The NCAA and its member institutions face this dilemma with increasing frequency. Who's for real, and who's the pretender? And do traffic numbers alone provide the best answers? Currently, the NCAA requires one million unique viewers per month for an online publication to receive one credential for the Final Four. Big organizations like AOL and Yahoo! are even specified as eligible for a credential. But what about the smaller specialists, who are not unlike the credentialed regional and local newspapers whose readers seek a different perspective on big events? What about a site like midmajority.com, which was denied a Final Four credential this year despite being light years ahead of the traditional national print media on "the Butler Way"?

Tournament director David Worlock acknowledged the need for better criteria. Worlock said he would welcome USBWA input, and we should jump that opportunity.
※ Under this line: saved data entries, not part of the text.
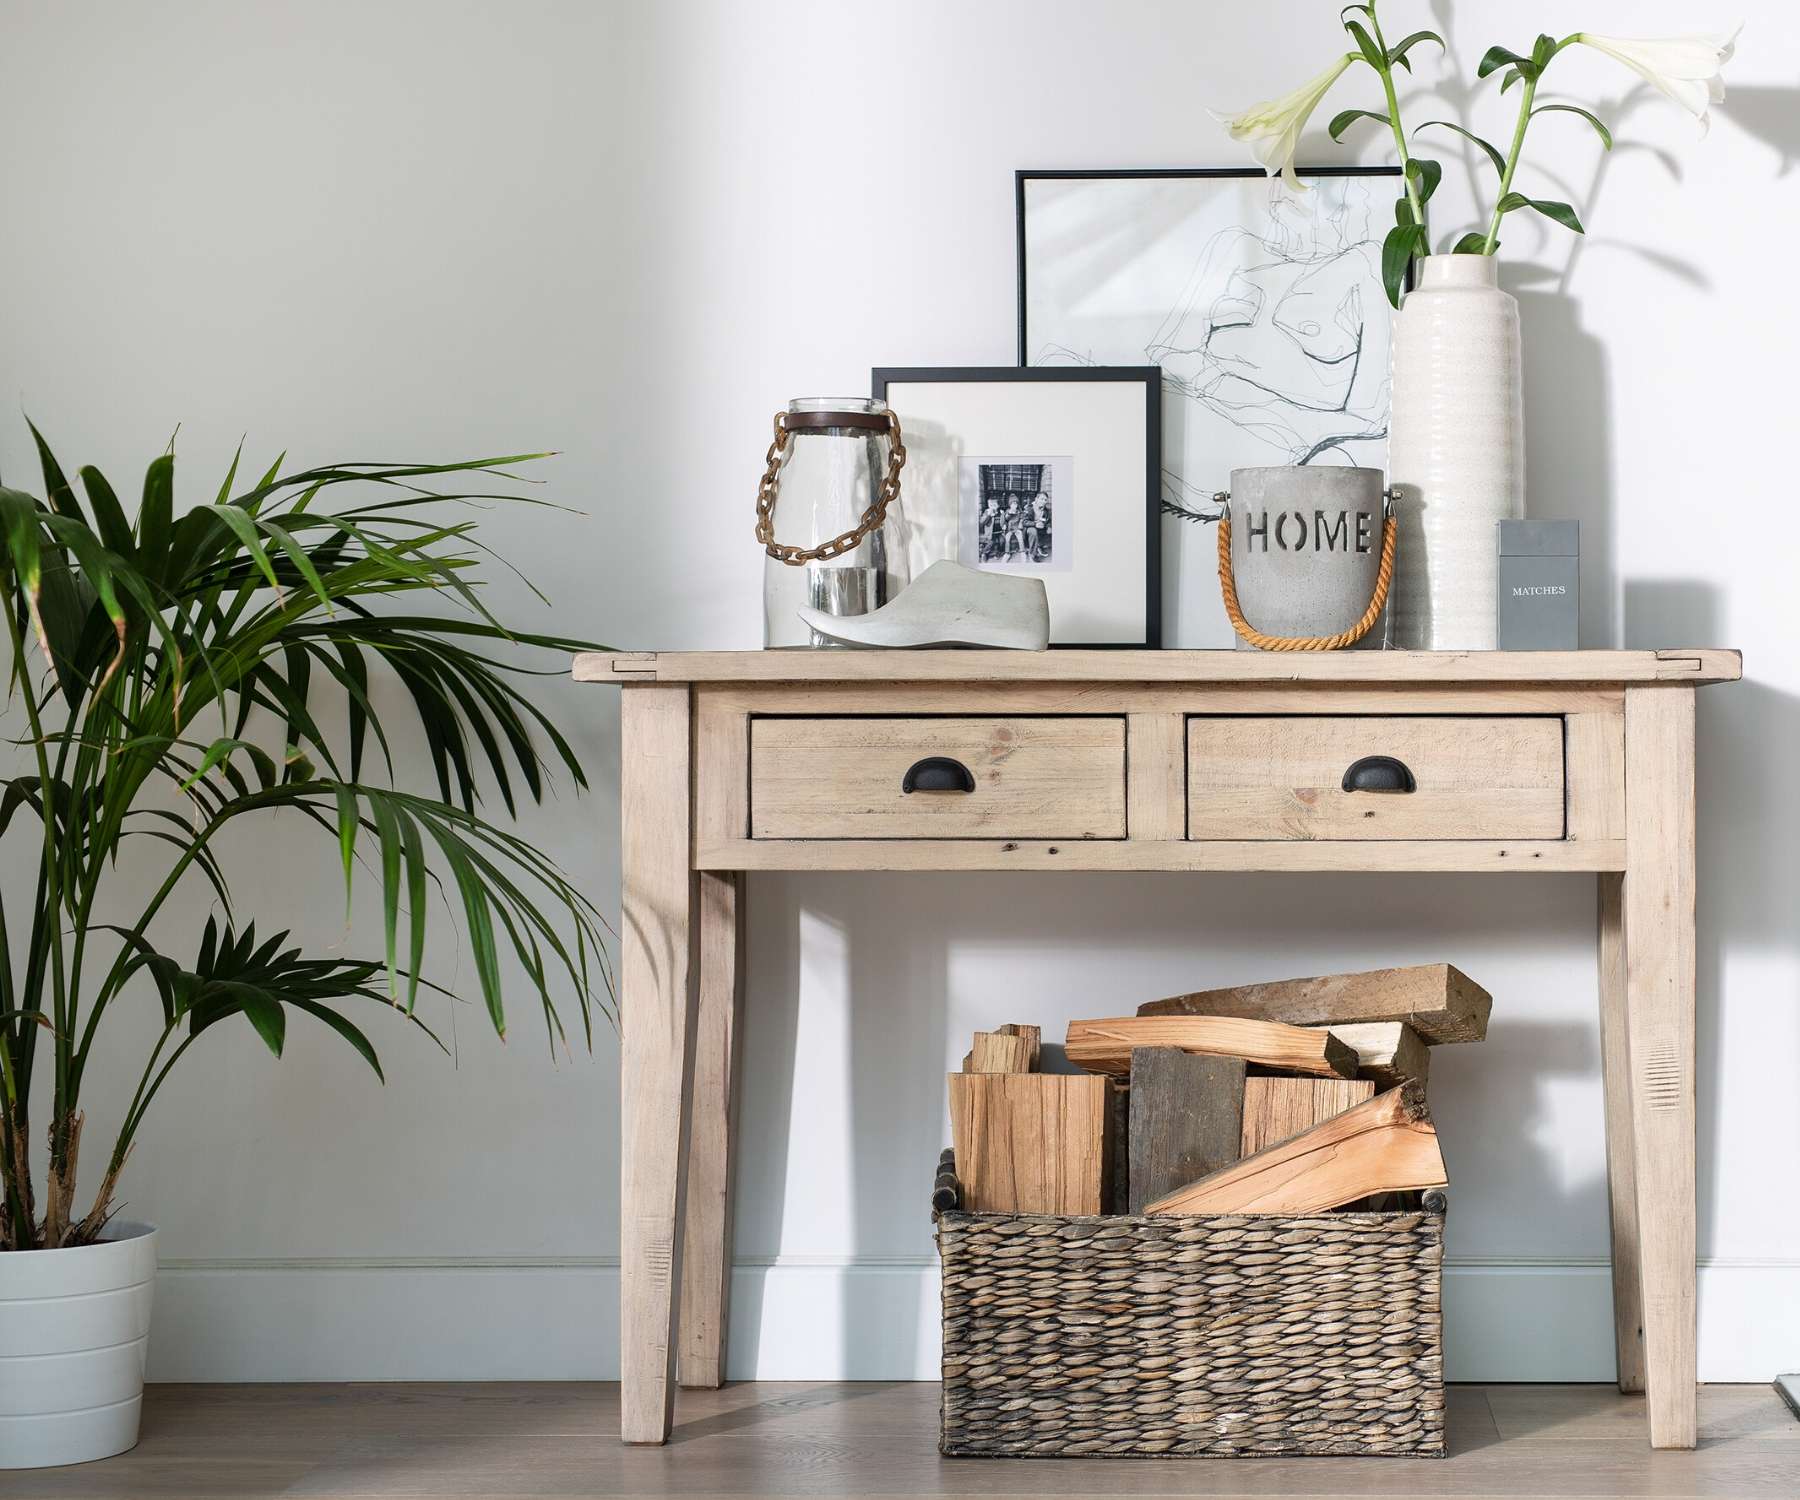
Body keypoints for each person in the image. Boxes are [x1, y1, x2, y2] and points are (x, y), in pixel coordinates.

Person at [1028, 490, 1051, 562]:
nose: (1044, 501)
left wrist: (1049, 526)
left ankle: (1039, 547)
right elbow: (1024, 522)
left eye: (1045, 500)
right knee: (1033, 531)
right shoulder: (1029, 508)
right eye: (1042, 499)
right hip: (1030, 528)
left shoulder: (1046, 510)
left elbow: (1048, 520)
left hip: (1040, 528)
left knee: (1045, 528)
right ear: (1036, 499)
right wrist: (1035, 524)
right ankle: (1032, 554)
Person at [1002, 496, 1026, 561]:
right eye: (1012, 504)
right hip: (1010, 528)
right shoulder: (1008, 511)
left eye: (1016, 504)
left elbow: (1022, 517)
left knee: (1020, 537)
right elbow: (1006, 518)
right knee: (1007, 538)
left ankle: (1022, 551)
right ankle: (1007, 553)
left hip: (1017, 528)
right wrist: (1009, 514)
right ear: (1010, 505)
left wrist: (1021, 522)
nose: (1014, 505)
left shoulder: (1019, 511)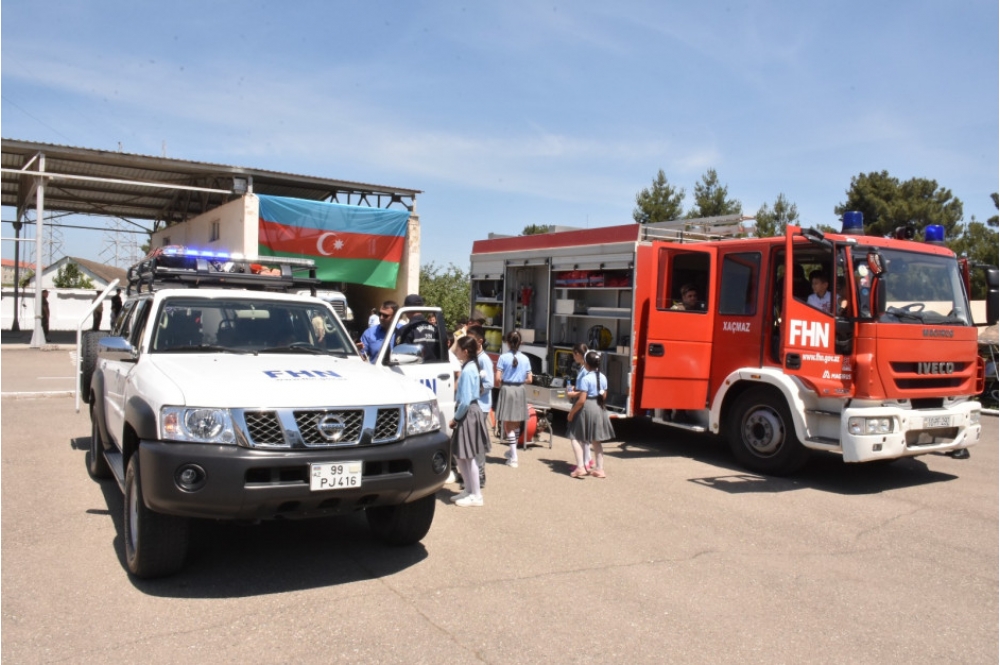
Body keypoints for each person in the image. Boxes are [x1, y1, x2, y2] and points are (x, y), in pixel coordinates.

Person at [449, 336, 491, 507]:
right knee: (461, 455)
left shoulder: (468, 370)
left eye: (458, 349)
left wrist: (455, 418)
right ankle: (469, 490)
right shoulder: (471, 366)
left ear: (465, 352)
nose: (456, 351)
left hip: (468, 413)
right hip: (470, 412)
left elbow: (465, 401)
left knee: (468, 456)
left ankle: (476, 495)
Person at [567, 350, 615, 479]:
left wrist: (572, 412)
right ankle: (599, 469)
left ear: (586, 364)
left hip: (587, 408)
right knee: (596, 440)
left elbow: (581, 400)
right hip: (599, 407)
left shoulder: (586, 379)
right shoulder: (603, 377)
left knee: (575, 436)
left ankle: (580, 467)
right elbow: (604, 395)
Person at [494, 330, 533, 468]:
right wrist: (520, 379)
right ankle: (512, 452)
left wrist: (503, 381)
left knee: (507, 424)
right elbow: (530, 379)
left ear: (508, 343)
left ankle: (514, 457)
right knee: (515, 424)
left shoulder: (503, 358)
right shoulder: (526, 358)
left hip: (507, 389)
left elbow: (497, 378)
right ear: (520, 342)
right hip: (520, 390)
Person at [465, 324, 493, 488]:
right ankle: (471, 474)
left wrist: (473, 391)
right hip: (473, 406)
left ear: (480, 341)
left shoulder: (484, 360)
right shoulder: (473, 358)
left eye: (471, 339)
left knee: (478, 442)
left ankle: (480, 474)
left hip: (481, 407)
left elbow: (489, 383)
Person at [565, 342, 593, 472]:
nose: (573, 357)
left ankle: (584, 463)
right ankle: (588, 460)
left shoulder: (585, 368)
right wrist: (575, 388)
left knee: (579, 434)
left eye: (574, 355)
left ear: (578, 354)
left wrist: (573, 393)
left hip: (583, 403)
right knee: (584, 434)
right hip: (585, 402)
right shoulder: (584, 367)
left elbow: (585, 391)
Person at [394, 294, 441, 360]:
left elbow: (399, 357)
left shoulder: (405, 331)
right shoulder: (437, 330)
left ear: (407, 309)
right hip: (437, 366)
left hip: (413, 366)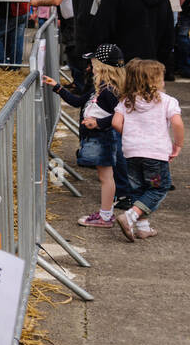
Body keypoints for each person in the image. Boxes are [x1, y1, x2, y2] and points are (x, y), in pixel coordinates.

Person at [43, 44, 127, 228]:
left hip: (104, 138)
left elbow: (122, 115)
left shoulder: (110, 91)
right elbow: (78, 101)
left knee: (106, 177)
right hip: (97, 138)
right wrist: (57, 87)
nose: (89, 66)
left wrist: (98, 123)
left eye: (93, 62)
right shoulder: (98, 87)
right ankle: (106, 213)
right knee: (104, 176)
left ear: (102, 65)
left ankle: (105, 216)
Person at [112, 59, 185, 241]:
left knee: (138, 189)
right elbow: (177, 123)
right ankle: (130, 216)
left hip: (131, 152)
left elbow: (115, 122)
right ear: (154, 81)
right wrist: (178, 145)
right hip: (155, 154)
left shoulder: (126, 101)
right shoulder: (168, 101)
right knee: (158, 188)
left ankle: (143, 228)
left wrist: (131, 136)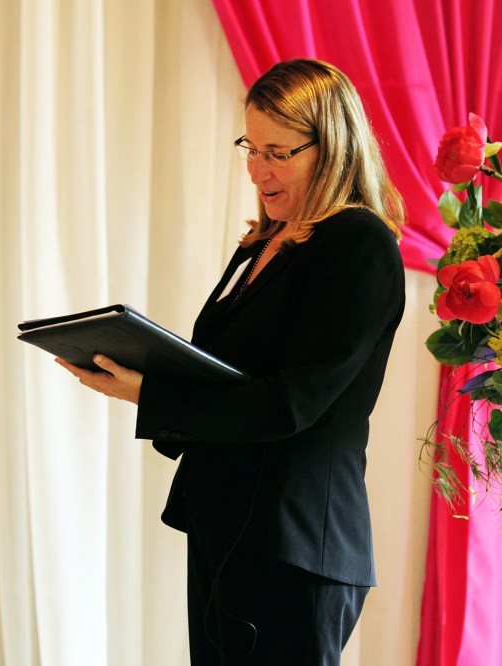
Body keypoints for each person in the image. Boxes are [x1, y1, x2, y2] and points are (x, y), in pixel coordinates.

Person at [58, 59, 405, 664]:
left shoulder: (357, 243)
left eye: (278, 152)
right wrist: (136, 363)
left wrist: (150, 395)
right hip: (233, 529)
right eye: (250, 146)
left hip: (294, 542)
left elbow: (292, 400)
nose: (257, 169)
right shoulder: (268, 241)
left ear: (333, 149)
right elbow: (224, 370)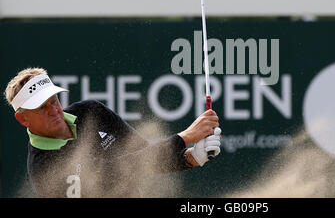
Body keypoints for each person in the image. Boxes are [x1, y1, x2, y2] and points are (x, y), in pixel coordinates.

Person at [4, 67, 221, 197]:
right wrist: (185, 137)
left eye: (54, 101)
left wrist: (191, 157)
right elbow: (116, 170)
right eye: (42, 107)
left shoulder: (90, 112)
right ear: (23, 119)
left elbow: (146, 156)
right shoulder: (45, 166)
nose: (54, 111)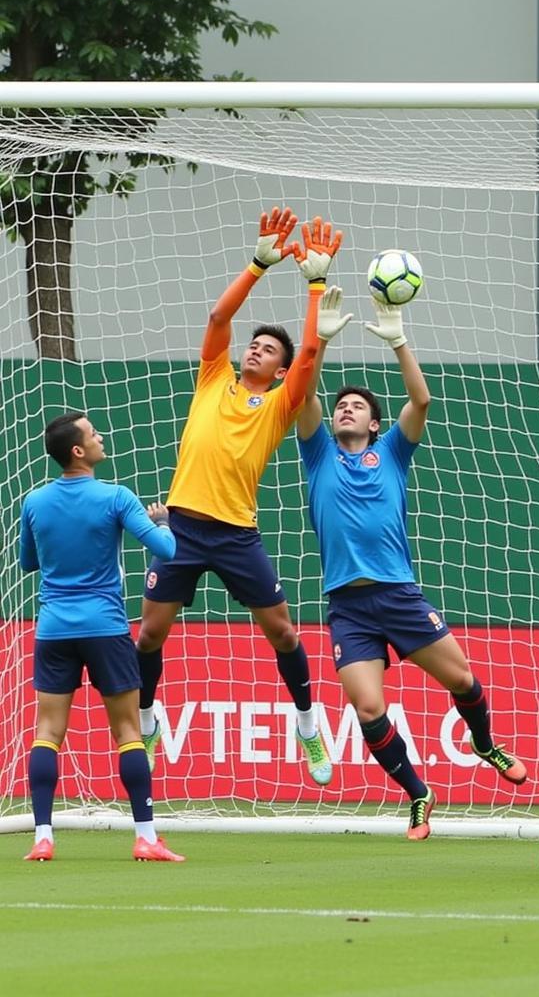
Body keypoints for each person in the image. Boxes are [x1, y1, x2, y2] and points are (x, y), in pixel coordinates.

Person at [295, 285, 528, 841]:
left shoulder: (393, 454)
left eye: (358, 407)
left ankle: (485, 743)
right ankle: (418, 795)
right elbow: (303, 396)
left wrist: (399, 342)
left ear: (375, 425)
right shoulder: (318, 452)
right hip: (348, 606)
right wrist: (318, 340)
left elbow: (420, 402)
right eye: (341, 405)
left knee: (465, 681)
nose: (345, 408)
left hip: (398, 594)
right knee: (368, 708)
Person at [135, 208, 340, 787]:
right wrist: (259, 264)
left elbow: (307, 357)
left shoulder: (280, 405)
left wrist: (316, 285)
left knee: (283, 632)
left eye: (268, 350)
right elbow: (219, 314)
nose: (256, 350)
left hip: (234, 534)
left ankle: (307, 727)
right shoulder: (211, 377)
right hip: (179, 528)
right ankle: (147, 724)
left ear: (278, 372)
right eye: (254, 344)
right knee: (148, 634)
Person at [19, 413, 184, 862]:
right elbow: (167, 551)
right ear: (77, 451)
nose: (100, 437)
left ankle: (43, 837)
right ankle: (145, 837)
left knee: (48, 732)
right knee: (129, 731)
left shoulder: (34, 502)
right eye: (92, 434)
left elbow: (27, 563)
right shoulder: (116, 497)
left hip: (53, 629)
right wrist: (164, 521)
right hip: (106, 627)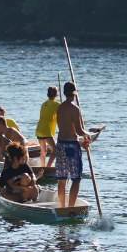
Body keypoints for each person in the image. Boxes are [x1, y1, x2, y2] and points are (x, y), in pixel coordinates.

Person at [55, 81, 93, 210]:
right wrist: (90, 134)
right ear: (74, 94)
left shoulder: (59, 108)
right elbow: (79, 131)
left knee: (61, 179)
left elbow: (65, 128)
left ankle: (61, 207)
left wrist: (83, 137)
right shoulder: (75, 109)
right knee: (75, 179)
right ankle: (70, 208)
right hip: (71, 147)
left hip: (60, 145)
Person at [35, 86, 61, 173]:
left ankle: (42, 167)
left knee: (43, 151)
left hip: (39, 129)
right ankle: (48, 168)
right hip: (46, 131)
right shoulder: (57, 104)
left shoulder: (44, 104)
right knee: (55, 150)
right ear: (56, 95)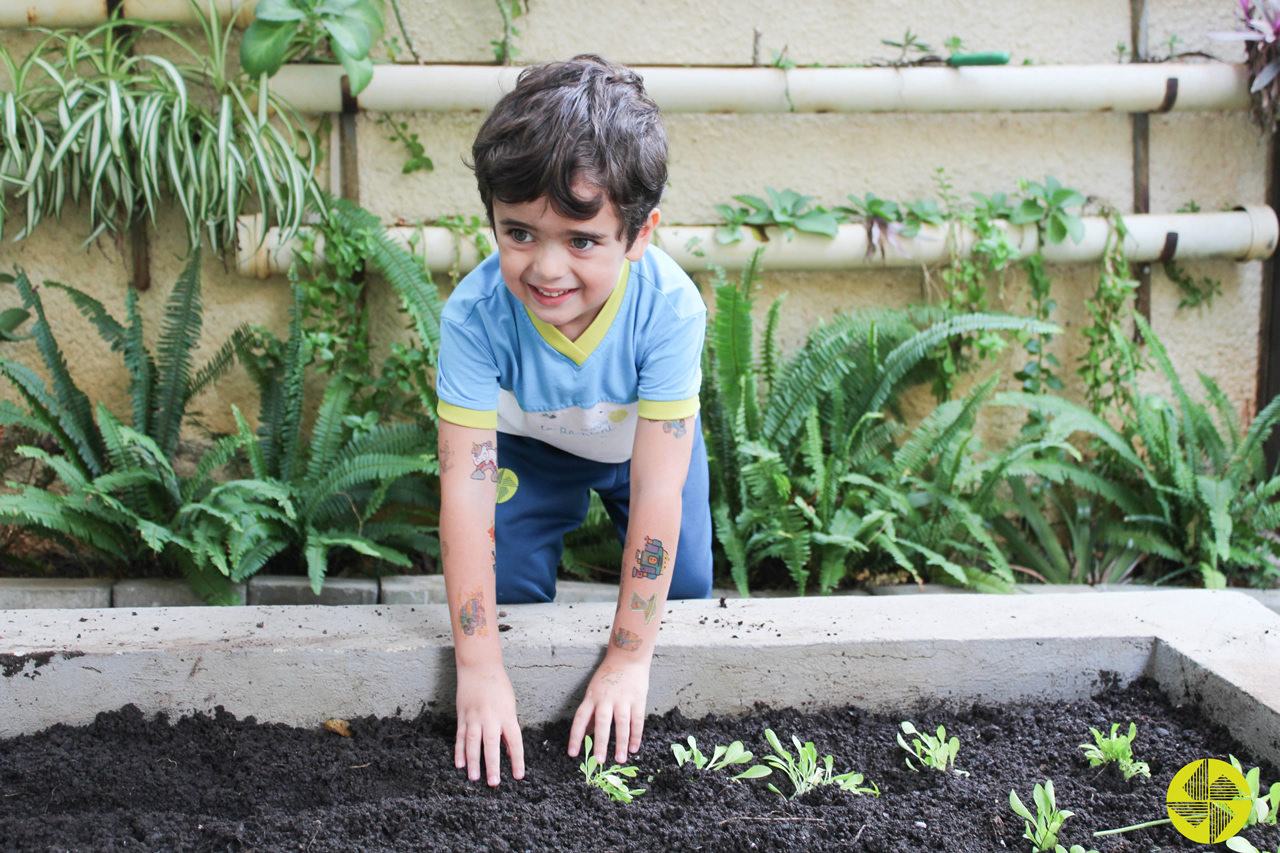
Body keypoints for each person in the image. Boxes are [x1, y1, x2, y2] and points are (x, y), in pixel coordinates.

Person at [434, 55, 713, 788]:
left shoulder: (671, 309)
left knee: (680, 590)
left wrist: (627, 657)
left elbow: (659, 490)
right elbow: (465, 493)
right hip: (531, 444)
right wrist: (480, 666)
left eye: (582, 240)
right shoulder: (473, 316)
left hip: (644, 450)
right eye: (518, 233)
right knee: (512, 591)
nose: (546, 268)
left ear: (640, 232)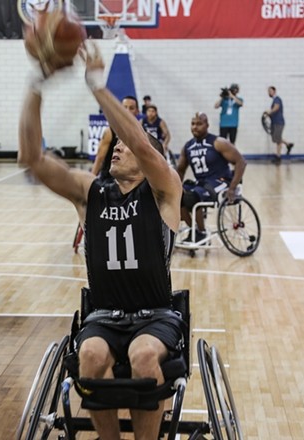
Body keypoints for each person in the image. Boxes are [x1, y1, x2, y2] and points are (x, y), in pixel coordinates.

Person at [18, 41, 185, 440]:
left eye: (123, 145)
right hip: (103, 313)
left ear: (149, 164)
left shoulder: (163, 191)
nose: (116, 147)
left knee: (144, 356)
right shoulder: (90, 192)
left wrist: (96, 84)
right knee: (90, 357)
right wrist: (36, 85)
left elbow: (143, 143)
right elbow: (32, 158)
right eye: (113, 145)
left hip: (156, 313)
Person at [175, 112, 247, 243]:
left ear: (207, 125)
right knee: (178, 195)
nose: (195, 127)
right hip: (201, 184)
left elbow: (241, 162)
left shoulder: (218, 142)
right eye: (193, 124)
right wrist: (175, 187)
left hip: (221, 181)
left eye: (199, 124)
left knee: (192, 196)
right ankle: (195, 229)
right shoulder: (188, 147)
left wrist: (232, 188)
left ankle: (201, 233)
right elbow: (180, 169)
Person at [91, 95, 142, 179]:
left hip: (129, 179)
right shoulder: (110, 131)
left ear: (137, 111)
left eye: (131, 108)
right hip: (109, 180)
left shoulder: (141, 133)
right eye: (124, 107)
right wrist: (90, 181)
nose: (127, 111)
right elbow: (99, 159)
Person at [264, 86, 294, 163]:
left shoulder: (277, 99)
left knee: (277, 140)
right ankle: (288, 145)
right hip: (275, 123)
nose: (269, 93)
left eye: (270, 91)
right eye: (268, 91)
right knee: (276, 138)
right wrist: (268, 115)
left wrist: (269, 112)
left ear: (274, 91)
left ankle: (278, 157)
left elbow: (276, 107)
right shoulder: (274, 100)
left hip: (279, 122)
The USBWA is perfectly positioned to participate in this task. We are 900 strong, and a membership of 1,000 is within our reach. Since our founding, we've been advocates for traditional print reporters and their needs. But as we know, the business is changing. Every one of us who writes for a newspaper or magazine is published online, too. More of us every year are found exclusively online, and that number will only increase. If our organization is to continue to grow, we need to recruit legitimate online journalists and represent their needs as well.

The Baseball Writers Association of America is a much more exclusive club than ours, and its members receive special preference when it comes to credentialing. I don't advocate such exclusivity, but perhaps we can provide a screening process, through which we help the NCAA determine whom to credential. I don't pretend to know what the criteria for credentialing online journalists should be and that goes for every level, from the Web site devoted to cover a local team on up to the NCAA Tournament.

But I know we can, and should, help figure it out.